(Data section begins)

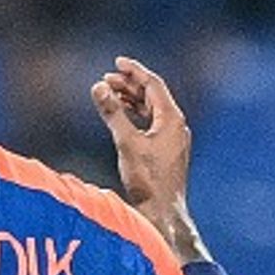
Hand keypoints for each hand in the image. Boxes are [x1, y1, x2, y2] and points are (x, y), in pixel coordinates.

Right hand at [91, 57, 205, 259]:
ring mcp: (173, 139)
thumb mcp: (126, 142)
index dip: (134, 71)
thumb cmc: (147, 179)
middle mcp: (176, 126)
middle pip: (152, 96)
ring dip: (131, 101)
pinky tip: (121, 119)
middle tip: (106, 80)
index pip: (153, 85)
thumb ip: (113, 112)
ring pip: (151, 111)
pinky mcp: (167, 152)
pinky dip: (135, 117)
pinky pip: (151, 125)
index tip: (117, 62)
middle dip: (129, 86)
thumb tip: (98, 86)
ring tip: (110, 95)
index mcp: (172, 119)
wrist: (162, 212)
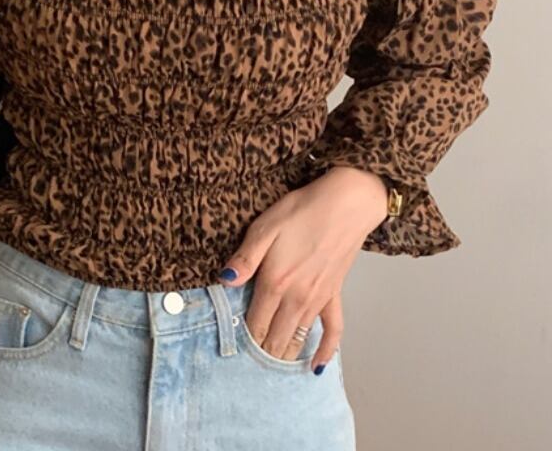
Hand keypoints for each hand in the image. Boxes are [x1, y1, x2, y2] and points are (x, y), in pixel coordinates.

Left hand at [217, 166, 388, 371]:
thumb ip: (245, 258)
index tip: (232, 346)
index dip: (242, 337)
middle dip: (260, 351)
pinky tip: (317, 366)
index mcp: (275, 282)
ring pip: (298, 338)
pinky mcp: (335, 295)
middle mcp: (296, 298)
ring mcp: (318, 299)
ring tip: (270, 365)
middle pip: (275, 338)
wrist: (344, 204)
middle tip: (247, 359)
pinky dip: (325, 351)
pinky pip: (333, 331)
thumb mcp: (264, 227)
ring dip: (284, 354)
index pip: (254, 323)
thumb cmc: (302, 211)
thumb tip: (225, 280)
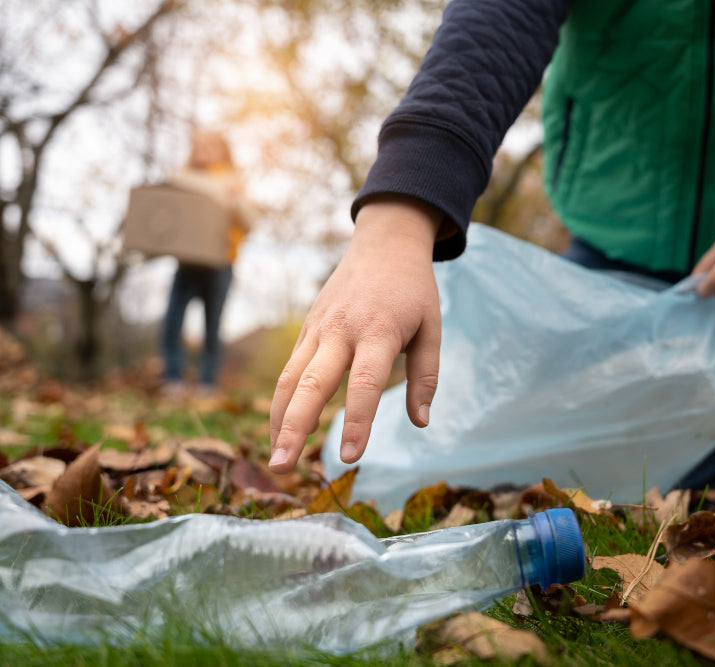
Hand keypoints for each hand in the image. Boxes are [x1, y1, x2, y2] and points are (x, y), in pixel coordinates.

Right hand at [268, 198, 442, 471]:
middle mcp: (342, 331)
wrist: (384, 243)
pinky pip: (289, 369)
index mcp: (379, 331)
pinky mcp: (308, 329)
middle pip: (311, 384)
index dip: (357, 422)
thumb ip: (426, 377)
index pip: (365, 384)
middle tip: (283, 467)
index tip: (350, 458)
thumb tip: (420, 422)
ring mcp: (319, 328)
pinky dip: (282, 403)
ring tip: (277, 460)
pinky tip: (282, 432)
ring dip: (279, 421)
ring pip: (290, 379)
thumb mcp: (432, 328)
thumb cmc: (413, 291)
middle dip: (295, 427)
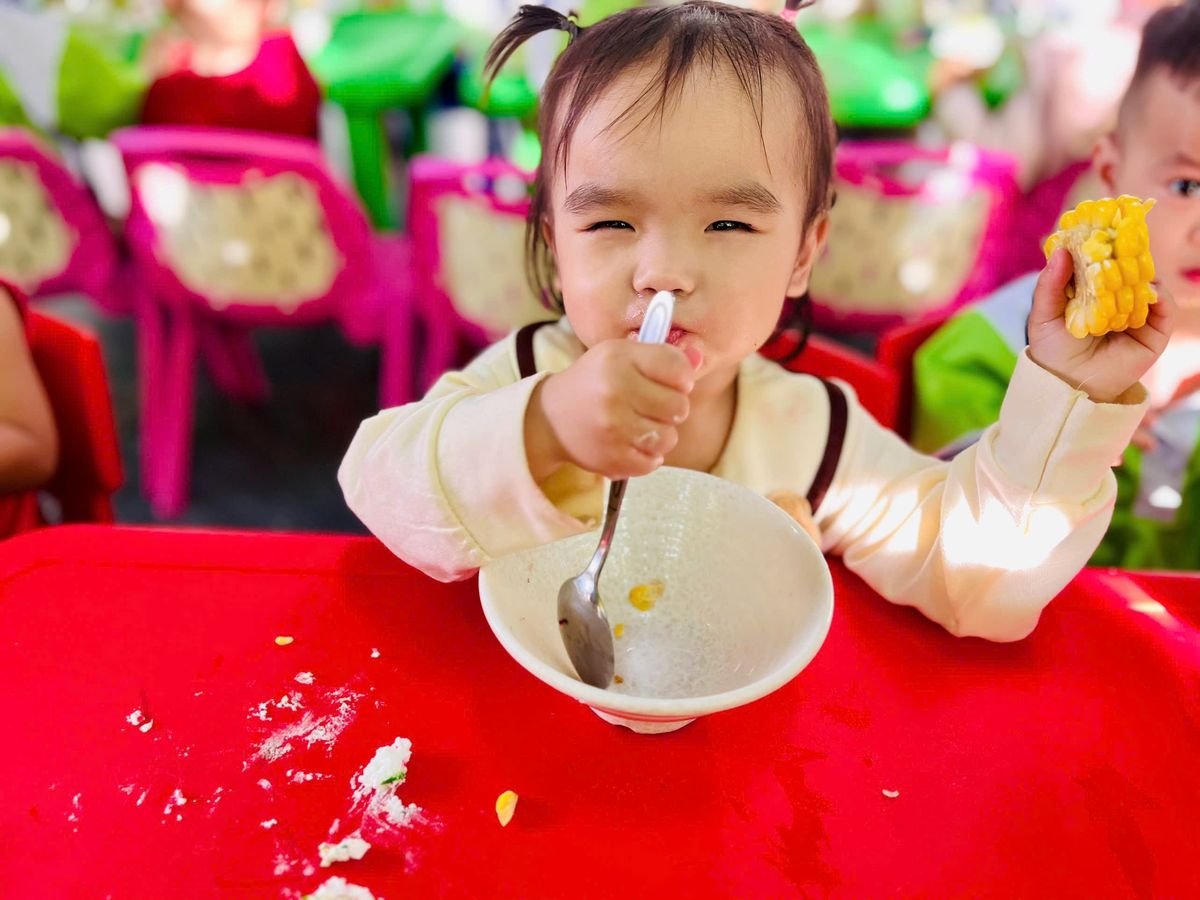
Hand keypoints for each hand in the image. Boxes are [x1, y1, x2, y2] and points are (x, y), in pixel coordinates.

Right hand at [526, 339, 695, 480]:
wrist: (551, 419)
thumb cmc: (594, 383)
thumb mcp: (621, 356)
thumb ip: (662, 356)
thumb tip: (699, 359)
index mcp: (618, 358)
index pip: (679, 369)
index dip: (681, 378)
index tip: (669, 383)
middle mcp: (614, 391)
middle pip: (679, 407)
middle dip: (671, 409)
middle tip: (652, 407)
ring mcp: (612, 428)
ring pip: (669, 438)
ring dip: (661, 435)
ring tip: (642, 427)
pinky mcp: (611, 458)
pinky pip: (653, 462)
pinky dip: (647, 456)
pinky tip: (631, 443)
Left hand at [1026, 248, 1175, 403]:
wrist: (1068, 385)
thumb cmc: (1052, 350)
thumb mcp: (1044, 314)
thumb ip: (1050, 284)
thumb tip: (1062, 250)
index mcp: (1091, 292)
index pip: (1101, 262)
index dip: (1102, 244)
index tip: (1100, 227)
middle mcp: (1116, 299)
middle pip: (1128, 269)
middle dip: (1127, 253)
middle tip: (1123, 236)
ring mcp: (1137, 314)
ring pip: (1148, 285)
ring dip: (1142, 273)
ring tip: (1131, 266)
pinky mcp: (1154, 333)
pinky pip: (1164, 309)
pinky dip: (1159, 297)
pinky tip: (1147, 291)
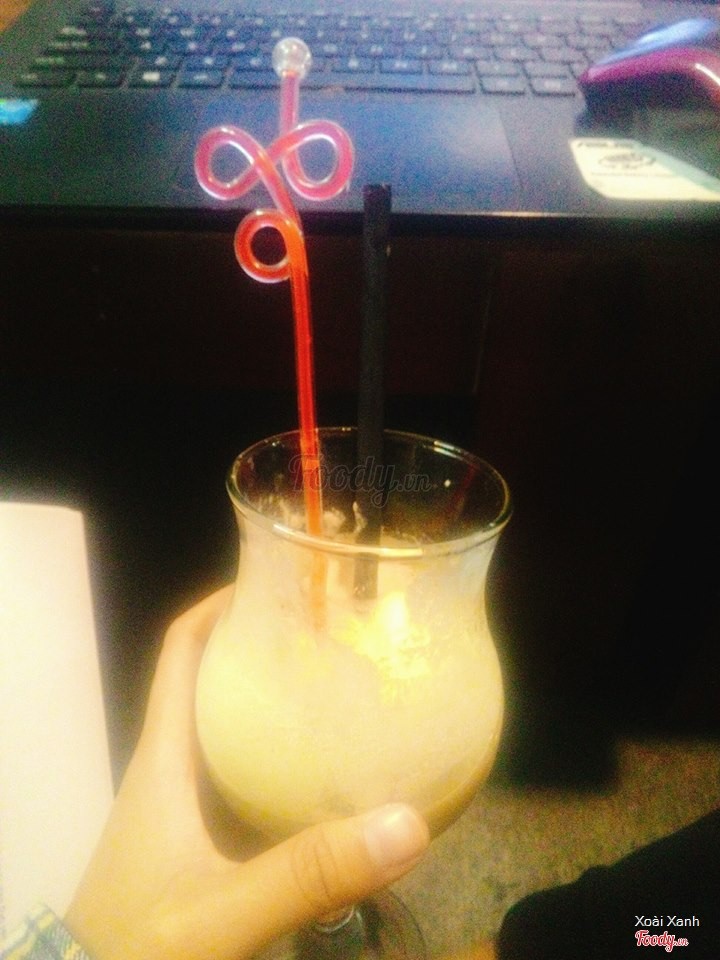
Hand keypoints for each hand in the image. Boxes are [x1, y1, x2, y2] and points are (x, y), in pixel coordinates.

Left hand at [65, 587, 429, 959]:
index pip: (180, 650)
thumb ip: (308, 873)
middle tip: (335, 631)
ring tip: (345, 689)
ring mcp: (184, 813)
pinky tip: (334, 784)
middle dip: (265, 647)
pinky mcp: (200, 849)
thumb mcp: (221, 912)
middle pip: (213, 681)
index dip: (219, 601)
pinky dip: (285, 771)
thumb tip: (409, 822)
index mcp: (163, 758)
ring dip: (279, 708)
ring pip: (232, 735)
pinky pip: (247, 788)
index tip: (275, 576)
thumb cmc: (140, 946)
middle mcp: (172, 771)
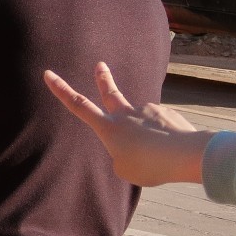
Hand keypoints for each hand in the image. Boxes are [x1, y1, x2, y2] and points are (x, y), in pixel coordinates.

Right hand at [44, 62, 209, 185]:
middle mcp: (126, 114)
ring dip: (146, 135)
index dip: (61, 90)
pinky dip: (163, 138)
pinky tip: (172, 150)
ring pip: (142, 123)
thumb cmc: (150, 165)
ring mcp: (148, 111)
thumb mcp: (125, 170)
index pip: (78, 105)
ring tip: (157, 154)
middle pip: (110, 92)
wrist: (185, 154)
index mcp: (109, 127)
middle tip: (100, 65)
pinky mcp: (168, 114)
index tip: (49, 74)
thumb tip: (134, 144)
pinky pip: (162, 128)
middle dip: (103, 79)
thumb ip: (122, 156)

(Data section ends)
(Data section begins)

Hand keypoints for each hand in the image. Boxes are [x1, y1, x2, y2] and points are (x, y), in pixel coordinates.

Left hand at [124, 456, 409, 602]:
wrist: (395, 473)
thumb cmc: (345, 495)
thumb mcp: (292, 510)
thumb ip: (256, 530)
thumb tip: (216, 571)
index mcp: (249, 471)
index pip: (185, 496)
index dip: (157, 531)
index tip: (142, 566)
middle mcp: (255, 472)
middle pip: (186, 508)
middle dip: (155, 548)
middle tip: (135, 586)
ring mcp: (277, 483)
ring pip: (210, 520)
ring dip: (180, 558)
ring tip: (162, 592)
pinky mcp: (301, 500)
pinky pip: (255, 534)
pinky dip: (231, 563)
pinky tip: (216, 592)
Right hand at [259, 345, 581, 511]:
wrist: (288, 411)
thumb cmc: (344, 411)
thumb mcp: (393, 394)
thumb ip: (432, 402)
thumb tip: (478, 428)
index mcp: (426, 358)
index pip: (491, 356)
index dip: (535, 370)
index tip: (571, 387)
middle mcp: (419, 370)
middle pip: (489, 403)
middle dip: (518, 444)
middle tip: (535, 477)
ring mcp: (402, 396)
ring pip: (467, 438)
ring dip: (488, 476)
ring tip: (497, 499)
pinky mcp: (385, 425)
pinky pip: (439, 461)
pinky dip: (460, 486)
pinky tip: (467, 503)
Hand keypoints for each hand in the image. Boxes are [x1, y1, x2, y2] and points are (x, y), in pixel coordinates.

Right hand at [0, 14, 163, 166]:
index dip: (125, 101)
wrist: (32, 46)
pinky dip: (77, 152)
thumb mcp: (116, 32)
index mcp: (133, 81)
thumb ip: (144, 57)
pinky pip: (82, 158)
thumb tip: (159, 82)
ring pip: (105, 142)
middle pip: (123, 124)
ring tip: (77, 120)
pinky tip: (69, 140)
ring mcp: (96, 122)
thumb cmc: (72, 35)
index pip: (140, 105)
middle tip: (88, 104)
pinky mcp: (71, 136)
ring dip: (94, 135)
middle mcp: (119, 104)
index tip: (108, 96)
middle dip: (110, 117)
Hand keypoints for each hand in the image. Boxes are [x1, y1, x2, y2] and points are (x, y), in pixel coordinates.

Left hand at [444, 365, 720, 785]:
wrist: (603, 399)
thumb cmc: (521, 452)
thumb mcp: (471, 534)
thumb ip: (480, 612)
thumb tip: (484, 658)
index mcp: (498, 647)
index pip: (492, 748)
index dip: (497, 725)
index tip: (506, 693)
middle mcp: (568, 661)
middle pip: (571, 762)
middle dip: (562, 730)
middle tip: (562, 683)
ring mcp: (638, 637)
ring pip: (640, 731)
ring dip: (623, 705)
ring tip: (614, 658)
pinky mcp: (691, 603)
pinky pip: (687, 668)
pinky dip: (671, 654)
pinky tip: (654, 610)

(Data section ends)
(Data section begins)

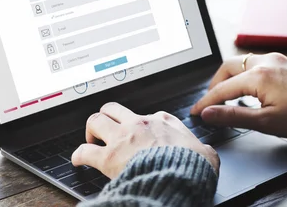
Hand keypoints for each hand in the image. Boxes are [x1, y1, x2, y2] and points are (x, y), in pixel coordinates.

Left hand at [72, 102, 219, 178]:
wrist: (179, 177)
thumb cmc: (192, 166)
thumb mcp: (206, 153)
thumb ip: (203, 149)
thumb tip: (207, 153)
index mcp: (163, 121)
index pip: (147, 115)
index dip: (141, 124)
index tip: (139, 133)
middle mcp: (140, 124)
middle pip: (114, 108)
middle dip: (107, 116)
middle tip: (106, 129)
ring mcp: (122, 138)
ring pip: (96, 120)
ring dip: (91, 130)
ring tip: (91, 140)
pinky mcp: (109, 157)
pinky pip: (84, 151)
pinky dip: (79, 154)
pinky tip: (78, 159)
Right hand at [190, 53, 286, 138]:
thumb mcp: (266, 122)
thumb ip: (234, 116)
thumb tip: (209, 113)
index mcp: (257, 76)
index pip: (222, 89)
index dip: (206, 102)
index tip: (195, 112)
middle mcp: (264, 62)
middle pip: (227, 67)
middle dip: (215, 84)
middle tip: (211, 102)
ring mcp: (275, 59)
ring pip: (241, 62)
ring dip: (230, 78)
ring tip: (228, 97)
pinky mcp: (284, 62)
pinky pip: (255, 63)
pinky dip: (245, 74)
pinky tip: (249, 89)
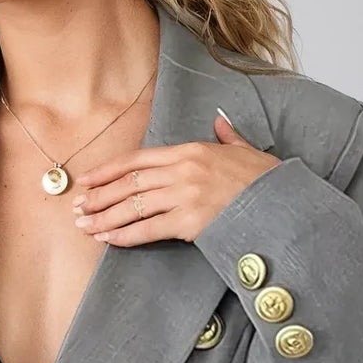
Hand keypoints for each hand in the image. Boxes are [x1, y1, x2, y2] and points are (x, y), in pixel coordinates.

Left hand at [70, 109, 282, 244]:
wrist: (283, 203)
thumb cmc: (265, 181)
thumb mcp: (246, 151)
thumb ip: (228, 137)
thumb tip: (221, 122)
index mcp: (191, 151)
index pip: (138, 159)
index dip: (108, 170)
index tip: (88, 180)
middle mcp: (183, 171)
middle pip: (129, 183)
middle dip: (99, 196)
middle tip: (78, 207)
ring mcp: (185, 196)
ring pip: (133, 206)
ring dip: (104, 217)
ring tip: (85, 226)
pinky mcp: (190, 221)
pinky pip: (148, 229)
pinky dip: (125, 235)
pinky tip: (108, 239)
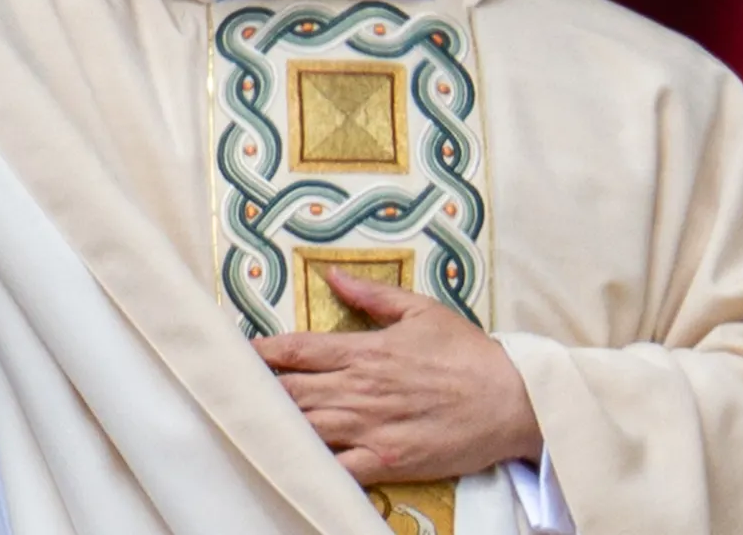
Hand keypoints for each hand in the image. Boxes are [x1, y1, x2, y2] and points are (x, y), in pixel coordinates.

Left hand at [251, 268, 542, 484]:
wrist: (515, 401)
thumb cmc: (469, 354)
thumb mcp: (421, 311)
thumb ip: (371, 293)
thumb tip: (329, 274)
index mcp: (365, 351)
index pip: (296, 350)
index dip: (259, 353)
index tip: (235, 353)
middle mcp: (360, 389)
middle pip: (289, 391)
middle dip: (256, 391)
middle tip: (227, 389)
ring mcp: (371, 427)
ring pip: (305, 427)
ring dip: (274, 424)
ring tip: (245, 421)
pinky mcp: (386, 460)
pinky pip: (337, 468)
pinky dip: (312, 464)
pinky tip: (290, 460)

(Data section ends)

Filter the data above down to lines with the word "Right", and copy them.

Right hand at [91, 57, 205, 259]:
Right hand at [268, 198, 442, 471]:
Right hand at [526, 339, 695, 480]:
Right hand at [44, 62, 209, 185]:
Right hand at [259, 345, 581, 511]:
Right hand at [0, 14, 163, 166]:
Right hand at [190, 53, 286, 138]:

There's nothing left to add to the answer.